Ao longo da pesquisa conhecemos pontos importantes da história de vida dessas mulheres, suas peculiaridades, o ambiente de suas casas, um pouco da relação com a sociedade, enfim, a experiência adquirida, que as tronaram respeitadas e procuradas pelas pessoas.

As rezadeiras são unanimes em dizer que para se ter o “dom da cura”, é preciso ser uma alma caridosa e ter fé em Deus; deve-se ter qualidades que O agrade, como conduta moral e ser religiosa, isso inclui ser boa esposa e mãe, ter devoção aos santos, ser discreta e não cobrar pela reza. A obtenção da cura segundo as rezadeiras é um dom de Deus, o que dá a estas a credibilidade necessária de atuar e ser reconhecidas em pela sociedade. Quando indagadas sobre o que promove a cura dos doentes, elas enfatizam o fenômeno da fé como garantia para cura.

Em síntese, o ofício de rezar e curar as pessoas, apesar de ter formas semelhantes em relação aos rituais e orações, é um fenômeno particular de cada rezadeira, não existe uma receita pronta e unanime usada por todas, cada uma tem a sua singularidade e especialidade, o que as torna comuns é a caridade, a religiosidade, a solidariedade, além de todas as outras funções exercidas por estas citadas acima. “É o fazer o bem, sem olhar a quem”.

Referências Bibliográficas

• SANTOS, Francimário Vito doa. O Ofício das Rezadeiras como Patrimônio Cultural: Religiosidade e Saberes de Cura em Cruzeta na Região do Seridó Potiguar.

• ALBUQUERQUE CÂMERA NETO, Issard de. Diálogos sobre Religiosidade Popular.

• SILVA, Luiz Custódio da.
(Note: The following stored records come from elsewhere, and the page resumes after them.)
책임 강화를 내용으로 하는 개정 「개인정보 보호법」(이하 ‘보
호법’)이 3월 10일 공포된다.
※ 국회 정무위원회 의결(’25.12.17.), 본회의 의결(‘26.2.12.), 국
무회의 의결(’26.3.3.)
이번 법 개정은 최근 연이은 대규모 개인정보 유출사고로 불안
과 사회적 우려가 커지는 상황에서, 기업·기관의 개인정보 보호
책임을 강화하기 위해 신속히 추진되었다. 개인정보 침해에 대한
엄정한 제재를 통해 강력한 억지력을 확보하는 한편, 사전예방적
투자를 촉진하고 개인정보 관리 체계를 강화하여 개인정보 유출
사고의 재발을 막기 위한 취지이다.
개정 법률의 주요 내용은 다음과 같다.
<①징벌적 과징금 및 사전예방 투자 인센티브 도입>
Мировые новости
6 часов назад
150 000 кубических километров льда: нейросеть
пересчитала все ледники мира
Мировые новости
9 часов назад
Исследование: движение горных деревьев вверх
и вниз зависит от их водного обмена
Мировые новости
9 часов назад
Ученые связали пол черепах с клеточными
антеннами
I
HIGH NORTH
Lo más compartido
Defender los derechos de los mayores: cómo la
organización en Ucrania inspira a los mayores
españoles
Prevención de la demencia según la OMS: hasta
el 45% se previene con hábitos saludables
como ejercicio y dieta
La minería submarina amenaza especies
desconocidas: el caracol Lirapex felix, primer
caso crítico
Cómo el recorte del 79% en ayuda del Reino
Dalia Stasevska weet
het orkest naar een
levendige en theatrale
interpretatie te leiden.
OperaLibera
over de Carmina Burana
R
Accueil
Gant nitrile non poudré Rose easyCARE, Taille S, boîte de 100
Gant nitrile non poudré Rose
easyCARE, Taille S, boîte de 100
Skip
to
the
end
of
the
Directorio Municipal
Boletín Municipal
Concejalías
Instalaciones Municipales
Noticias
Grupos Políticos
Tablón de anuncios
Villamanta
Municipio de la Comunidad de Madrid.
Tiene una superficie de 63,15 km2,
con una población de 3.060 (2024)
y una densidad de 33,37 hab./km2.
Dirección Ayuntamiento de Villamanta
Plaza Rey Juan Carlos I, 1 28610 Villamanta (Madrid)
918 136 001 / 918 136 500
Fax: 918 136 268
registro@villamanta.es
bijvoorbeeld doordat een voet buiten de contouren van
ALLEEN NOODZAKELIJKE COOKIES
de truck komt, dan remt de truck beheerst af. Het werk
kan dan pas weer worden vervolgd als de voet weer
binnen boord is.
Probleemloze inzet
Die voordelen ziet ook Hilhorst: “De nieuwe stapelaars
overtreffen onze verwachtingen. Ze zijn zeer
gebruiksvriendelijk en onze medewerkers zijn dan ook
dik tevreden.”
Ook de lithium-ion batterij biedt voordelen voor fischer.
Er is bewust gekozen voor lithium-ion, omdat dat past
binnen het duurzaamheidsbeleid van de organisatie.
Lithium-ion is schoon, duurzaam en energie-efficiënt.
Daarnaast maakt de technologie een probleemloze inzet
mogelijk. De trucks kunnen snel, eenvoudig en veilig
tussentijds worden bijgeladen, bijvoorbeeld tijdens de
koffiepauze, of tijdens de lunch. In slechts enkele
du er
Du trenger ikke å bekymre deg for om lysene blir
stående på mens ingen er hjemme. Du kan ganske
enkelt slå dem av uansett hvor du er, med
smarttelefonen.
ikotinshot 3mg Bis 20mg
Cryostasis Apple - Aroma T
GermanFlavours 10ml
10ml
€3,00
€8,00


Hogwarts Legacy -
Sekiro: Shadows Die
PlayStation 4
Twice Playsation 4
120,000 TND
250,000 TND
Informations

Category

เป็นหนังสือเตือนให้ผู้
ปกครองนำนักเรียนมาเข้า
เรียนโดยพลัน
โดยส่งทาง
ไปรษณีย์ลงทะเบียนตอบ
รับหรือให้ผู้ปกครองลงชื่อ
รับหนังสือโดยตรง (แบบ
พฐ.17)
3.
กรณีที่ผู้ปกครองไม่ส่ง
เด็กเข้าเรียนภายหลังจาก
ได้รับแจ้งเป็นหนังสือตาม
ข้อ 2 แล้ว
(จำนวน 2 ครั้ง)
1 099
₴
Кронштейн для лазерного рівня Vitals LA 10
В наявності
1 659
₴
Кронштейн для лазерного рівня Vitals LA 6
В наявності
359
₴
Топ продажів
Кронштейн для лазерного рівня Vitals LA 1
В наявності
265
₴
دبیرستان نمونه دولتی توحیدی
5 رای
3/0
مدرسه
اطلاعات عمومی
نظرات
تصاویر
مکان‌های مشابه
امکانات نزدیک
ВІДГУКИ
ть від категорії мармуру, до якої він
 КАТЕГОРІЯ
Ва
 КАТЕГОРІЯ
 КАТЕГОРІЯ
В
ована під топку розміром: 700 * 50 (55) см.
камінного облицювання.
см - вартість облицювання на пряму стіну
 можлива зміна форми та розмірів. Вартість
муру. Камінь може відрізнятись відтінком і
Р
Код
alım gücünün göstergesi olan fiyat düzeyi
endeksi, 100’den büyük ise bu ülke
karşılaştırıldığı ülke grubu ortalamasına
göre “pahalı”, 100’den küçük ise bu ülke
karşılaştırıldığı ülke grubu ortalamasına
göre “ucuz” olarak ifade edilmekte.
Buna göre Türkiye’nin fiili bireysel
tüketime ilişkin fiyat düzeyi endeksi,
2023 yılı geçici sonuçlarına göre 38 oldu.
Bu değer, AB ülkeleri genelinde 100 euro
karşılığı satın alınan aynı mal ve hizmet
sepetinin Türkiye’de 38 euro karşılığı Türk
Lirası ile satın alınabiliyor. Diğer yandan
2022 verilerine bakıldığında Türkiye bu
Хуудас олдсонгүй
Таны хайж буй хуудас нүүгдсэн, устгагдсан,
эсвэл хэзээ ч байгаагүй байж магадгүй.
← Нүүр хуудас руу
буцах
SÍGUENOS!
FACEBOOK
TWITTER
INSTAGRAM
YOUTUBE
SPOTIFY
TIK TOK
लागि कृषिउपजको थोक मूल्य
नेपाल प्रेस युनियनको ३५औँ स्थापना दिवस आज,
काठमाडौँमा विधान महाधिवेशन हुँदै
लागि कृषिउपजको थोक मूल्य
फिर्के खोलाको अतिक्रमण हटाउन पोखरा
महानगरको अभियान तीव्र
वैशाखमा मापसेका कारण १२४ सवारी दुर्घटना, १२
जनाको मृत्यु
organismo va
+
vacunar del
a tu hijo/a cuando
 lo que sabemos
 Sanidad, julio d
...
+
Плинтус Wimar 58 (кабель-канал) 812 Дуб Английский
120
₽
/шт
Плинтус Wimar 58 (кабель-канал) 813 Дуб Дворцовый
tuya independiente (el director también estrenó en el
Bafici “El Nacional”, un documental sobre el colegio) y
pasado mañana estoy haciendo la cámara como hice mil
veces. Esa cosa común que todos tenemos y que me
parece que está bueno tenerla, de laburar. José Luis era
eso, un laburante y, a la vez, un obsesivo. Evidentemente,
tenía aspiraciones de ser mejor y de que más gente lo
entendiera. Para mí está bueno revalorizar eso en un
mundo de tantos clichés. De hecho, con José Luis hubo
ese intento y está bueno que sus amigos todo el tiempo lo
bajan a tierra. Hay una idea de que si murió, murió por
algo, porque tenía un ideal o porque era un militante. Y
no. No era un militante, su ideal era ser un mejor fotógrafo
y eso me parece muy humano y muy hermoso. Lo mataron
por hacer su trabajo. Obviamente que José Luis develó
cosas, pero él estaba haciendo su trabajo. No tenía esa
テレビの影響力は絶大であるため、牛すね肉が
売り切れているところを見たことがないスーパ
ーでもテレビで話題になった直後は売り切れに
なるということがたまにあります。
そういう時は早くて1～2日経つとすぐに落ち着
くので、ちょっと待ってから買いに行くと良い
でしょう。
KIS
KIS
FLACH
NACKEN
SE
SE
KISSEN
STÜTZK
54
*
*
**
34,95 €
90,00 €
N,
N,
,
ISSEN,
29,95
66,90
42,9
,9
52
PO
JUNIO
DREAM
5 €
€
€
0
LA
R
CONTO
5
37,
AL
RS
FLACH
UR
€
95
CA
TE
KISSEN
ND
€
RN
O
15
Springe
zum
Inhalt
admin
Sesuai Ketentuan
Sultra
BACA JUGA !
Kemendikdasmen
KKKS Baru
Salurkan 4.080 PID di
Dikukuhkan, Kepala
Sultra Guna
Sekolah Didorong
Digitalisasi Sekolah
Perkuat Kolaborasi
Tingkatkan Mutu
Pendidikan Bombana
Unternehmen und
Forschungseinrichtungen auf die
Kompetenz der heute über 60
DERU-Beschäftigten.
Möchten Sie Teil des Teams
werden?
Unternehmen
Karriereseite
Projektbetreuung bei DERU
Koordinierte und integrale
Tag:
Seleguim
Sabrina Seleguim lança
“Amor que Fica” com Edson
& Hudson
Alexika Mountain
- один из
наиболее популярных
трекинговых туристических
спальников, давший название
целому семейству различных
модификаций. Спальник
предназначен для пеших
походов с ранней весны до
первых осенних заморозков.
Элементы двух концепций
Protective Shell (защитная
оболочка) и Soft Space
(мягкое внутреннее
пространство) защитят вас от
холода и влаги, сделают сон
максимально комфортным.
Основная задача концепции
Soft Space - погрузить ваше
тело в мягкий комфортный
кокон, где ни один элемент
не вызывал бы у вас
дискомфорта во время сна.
A Participação das Rezadeiras nos Projetos de Saúde Comunitária no Estado da Paraíba.

• FERRETTI, Sérgio. Religião e Cultura Popular, Estudo de Festas Populares e do Sincretismo Religioso.

Pessoas Entrevistadas

• Dona Raimunda Gomes da Silva, 70 anos, residente na Rua Capitão Domingos, nº 79, bairro Limoeiro, Juazeiro do Norte/CE.

• Dona Maria Antônia Cordeiro, 79 anos, residente na Rua 22 de Julho, bairro Limoeiro, nº 1051, Juazeiro do Norte/CE.

• Dona Maria do Socorro Santos, residente na Rua Francisca Paula Bezerra, nº 92, bairro Limoeiro, Juazeiro do Norte/CE.